A detailed assessment of the mid/long-term operating environment for global refining and the implications for the oil products trade. We forecast products demand and review refinery investments to identify the likely pressures on the refining sector and what this could mean for refining margins in the next 5-10 years.
The refining industry suffered badly during the most virulent stages of the COVID-19 pandemic in 2020 – hit by a double whammy of a slump in demand and too much capacity. Refiners had to react to the low margin environment by cutting their throughput rates to better match supply with demand. However, they were unable to avoid closing some capacity and building product stocks.
While COVID-19 vaccination programmes are slowly, but surely, combating the virus in many parts of the world, product demand recovery is inconsistent across the globe. At the same time, new refining capacity is still being commissioned, putting even more downwards pressure on the downstream sector’s profitability.
Our latest Annual World Refining Outlook looks at how and where product demand will recover from the pandemic and how refiners will react. We expect more capacity to close over the next few years, which will support the recovery in overall refinery margins.
Furthermore, later in the 2020s we expect demand to have recovered sufficiently to support the building of additional refining capacity. It remains to be seen who will build this new capacity, especially given the increased focus on renewable fuels, reducing CO2 emissions and the growing reluctance of investors to invest in fossil fuels, especially as the lifespan of such downstream projects appears limited. The days of building mega-refinery projects focusing on the production of transport fuels are over. Consequently, refiners in future are likely to focus on lower cost, debottlenecking projects with a more varied slate.

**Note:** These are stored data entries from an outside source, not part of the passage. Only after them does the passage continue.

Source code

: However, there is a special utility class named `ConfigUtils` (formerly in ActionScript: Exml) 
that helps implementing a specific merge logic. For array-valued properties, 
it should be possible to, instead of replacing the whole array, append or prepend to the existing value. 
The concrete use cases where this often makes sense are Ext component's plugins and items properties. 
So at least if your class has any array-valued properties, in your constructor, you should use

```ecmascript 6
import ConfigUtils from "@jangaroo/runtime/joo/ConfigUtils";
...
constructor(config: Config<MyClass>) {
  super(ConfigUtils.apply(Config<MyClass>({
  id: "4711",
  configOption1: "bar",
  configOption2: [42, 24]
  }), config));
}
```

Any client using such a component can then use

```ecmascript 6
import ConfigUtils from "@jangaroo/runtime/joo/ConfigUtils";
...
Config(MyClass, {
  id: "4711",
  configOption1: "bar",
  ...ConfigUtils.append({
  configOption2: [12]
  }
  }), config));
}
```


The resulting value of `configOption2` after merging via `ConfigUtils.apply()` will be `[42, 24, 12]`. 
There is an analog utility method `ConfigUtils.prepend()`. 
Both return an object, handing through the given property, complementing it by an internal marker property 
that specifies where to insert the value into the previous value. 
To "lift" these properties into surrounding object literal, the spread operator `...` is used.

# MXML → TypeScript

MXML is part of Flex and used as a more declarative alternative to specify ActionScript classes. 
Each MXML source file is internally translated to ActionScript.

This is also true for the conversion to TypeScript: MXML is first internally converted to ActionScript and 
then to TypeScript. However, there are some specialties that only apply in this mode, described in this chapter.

The shape of the product barrel is changing, with an increasing focus on producing LPG and naphtha as petrochemical feedstocks. While the potential for gasoline demand growth in the Atlantic Basin is limited, we continue to see strong growth in all other regions. The challenge for refiners will be how to meet this demand while not oversupplying markets with gasoil/diesel.
Our conclusions highlight how changing demand is affecting refinery utilisation, the pressures on refinery throughput and yields and on refinery margins. This analysis is provided alongside accurate data for refinery capacity, estimated refinery margins, and product prices. We review how surplus refining capacity may change in future and forecast the need for further capacity additions in some parts of the world.